EXTRACT PROVIDED |
──────────────────────────────

Monday, July 29, 2013

Con Los Ojos Abiertos

Today I'm linking up with Stewart M's Wild Bird Wednesday.

What happens when the world is turned upside down?  And the familiar....gone. Not even Spanish would be of big use on this trip.  A new and empty canvas was upon me. And everyday a new bird was added to my life list, but it was a hard fought battle as both photographer and birder alike.
White-naped Brush-finch
Along the way, I met allies who would aide me in the battle behind these long windy named birds.  Take for example the White-naped Brush-finch.  4 words and one bird!  They were always mouthfuls to say during any birding outing. My first few days in Antigua, Guatemala would be overwhelming for many reasons.  Locating and recognizing calls became super difficult.  As the sun rose around the early 5 AM time, I would jump out of bed to chase the birds outside.  And they were everywhere!!!  No need for an alarm clock.
As the photographer, I had to deal with gray skies, rainy conditions and the dark woods.  I wasn't as successful my first few days with the photography bit as it was super challenging.  Manual focus and flash were a must in the dark conditions.
Blue-and-white Mockingbird
My ears would locate a call in the vast green and dark canopy.  Birds were skittish and moved off quickly.  Sometimes they would be staring right at me which brings up my 3rd issue........eyes adjusting to the greens instead of the browns of my desert.  By the time we left, I had gotten better at finding the birds, but I'm still not great at it yet.  If it weren't for my ears and patience, most of these birds would have escaped my radar!
The other issue was timing.  During our travels, I calculated staying over a several day period at each place so that I could sweep the areas properly. I'd go 4 or 5 times over the same route during a one day period. Again the birds would move around according to their own time tables......I just had to be ready for them. The unique part about this trip wasn't seeing as many places as we could but rather staying in one place and finding as much as we could in one area.   Each place had a different and common group of birds that hung around our cabins or hotel rooms. I just had to find them!

──────────────────────────────

MATERIAL SHOWN |
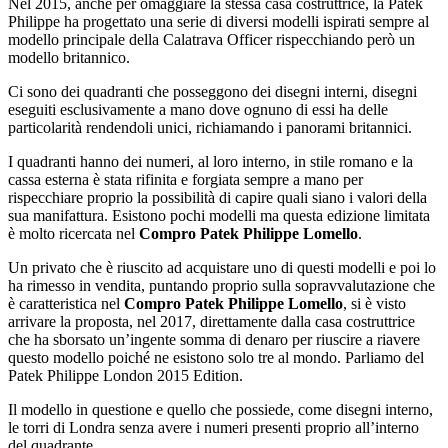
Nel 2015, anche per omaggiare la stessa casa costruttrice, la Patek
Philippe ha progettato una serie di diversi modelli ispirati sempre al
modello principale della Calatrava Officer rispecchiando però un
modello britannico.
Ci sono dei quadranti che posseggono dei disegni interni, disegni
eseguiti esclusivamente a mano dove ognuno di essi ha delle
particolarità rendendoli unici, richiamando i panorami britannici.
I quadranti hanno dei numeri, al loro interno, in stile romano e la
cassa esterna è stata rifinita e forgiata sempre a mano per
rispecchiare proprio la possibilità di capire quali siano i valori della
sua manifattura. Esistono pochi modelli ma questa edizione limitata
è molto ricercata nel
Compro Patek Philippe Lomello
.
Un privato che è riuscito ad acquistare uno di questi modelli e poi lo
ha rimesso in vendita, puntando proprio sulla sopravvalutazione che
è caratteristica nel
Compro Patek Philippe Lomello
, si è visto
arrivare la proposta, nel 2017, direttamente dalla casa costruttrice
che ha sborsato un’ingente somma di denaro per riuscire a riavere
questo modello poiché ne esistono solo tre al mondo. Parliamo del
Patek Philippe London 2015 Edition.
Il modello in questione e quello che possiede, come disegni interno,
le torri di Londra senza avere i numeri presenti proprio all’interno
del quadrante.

──────────────────────────────

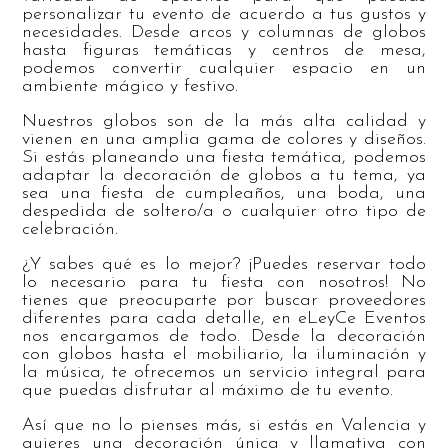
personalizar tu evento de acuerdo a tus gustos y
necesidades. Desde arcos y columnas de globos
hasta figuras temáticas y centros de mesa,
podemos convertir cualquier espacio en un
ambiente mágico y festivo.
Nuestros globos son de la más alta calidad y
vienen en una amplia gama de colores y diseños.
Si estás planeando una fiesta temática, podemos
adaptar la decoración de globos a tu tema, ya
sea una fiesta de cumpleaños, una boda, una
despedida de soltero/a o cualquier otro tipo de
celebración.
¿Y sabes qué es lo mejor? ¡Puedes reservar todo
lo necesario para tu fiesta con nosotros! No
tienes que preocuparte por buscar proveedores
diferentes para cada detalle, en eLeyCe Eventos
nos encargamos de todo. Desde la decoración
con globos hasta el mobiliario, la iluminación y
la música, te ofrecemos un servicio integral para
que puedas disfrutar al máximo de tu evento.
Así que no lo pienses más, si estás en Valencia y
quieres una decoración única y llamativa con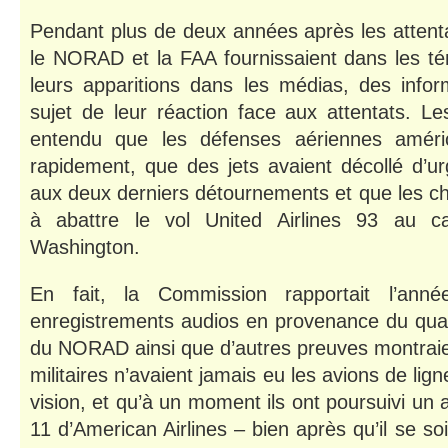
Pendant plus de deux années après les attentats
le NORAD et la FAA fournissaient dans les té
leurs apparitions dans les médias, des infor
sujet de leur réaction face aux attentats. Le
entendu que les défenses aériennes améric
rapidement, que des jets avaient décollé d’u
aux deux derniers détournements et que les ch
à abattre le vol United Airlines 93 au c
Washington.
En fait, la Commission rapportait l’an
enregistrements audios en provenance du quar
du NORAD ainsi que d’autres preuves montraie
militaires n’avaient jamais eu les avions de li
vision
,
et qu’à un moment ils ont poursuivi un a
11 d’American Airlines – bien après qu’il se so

──────────────────────────────

EXERCISE TASKS |
1) From the Guatemala birding post, list the conditions the writer says they had to deal with as a photographer.
2) Continue the Guatemala birding post from where it stops.

RESPONSES BY TASK |
1)
- Gray skies
- Rainy conditions
- The dark woods

2)
Our cabin
Many of the birds didn't respond to my pishing attempts which made me change my tune....literally.  After several weeks in Guatemala, my whistling would finally attract a few birds. Knowing the general body types would help me quickly locate a bird from my ID ap in the area. The nice thing about their long names is that they usually will include their prominent and physical features. My IPHONE, with the spotty Wifi service, helped out.  Towards the end of the trip, I began to play the calls electronically and pull the birds out.  I played the recordings only twice and never again. At that point, I had become physically and mentally exhausted searching for birds everyday. For most of them, it worked, but for some, I had to wait and return again the next day around the same time to get a photo.
Sometimes I hid in outdoor showers or toilets around light sources during the early morning.  Bugs were everywhere!!!  And so were the birds.......
White-eared Ground-sparrow
Some birds would cooperate while others fled at the slightest movement or sound.
Rufous-collared Sparrow
The early morning skies were many times gray.  On those first excursions, I would see so many birds but never be ready to capture them on film.  One such species was the Squirrel Cuckoo.  It avoided my lens 3 times!!!  The Cuckoos in general can be a secretive bunch.  Once, I had found them in the trees but they flew off into the dark canopy while I tried to focus my lens.  The second time, I was eating breakfast when one flew into a leafless tree.  I didn't have my camera with me.  And the last sighting came to me while swimming in a pool!  And I will admit, those are some of the most frustrating bits about birding. Sometimes it doesn't always work out and I had to be okay with that happening once and awhile.
Gray Silky-flycatcher
But with time and practice, the birds would begin to focus better.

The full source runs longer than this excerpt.